Cette « moulinette », il est vrai, n’est pas toujours aussi transparente qu’elle le devrait. Et nombre de formations sĂ©lectives bricolent un algorithme « maison », qui attribue des « notes » aux candidatures en fonction du lycĂ©e d’origine (ses rĂ©sultats, sa rĂ©putation, etc), et pas seulement des notes obtenues par les Ă©lĂšves. Mais le « contournement » de Parcoursup mis en place par Stanislas est d’une autre nature.

« Il ne nous viendrait jamais Ă  l’idĂ©e de donner une stratĂ©gie si risquĂ©e Ă  nos Ă©lĂšves, insiste une professeur de prĂ©pa privĂ©e parisienne sous contrat. Stanislas pousse hyper loin la coercition, c’est dingue. »

QuestionnĂ© par Mediapart, le directeur de Stanislas FrĂ©dĂ©ric Gautier, qui n’a pas souhaitĂ© rĂ©pondre sur le cas du fils d’AmĂ©lie OudĂ©a-CastĂ©ra, nous a transmis un communiquĂ© indiquant n’avoir « pas Ă©tĂ© informé », par l’acadĂ©mie de Paris, « que le fait que certains candidats n’entraient qu’un vƓu pour Stanislas posait un problĂšme ».

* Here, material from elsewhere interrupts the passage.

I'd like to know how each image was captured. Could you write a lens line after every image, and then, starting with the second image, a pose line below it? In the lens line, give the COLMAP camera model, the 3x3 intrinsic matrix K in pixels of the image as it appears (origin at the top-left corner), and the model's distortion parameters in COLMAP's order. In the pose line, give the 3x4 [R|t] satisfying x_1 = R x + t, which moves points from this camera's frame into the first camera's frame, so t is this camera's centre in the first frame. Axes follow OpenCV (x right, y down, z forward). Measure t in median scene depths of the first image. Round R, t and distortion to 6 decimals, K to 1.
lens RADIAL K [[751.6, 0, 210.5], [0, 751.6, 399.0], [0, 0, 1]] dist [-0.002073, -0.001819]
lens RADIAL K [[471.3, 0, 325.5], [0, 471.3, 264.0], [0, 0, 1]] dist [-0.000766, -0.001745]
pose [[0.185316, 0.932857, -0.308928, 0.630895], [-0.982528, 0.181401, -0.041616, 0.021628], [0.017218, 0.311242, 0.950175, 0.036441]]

Sur le fond, il confirme que des « avis » sont donnĂ©s, en amont des candidatures officielles dans Parcoursup, aux Ă©lĂšves de Terminale envisageant une prĂ©pa « maison » : elles et ils « ont alors la possibilitĂ© de candidater Ă  Stanislas et dans d’autres Ă©tablissements [
] ou bien de considĂ©rer qu’à l’aune de cet avis, ils ne candidatent qu’à Stanislas. » Mais FrĂ©dĂ©ric Gautier dĂ©ment tout « prĂ©judice pour eux », comme « pour les candidats extĂ©rieurs ». Une vision opposĂ©e Ă  celles de l’inspection gĂ©nĂ©rale.

Quant au directeur diocĂ©sain de l’enseignement catholique, sollicitĂ© par nos soins, il n’a pas souhaitĂ© rĂ©agir.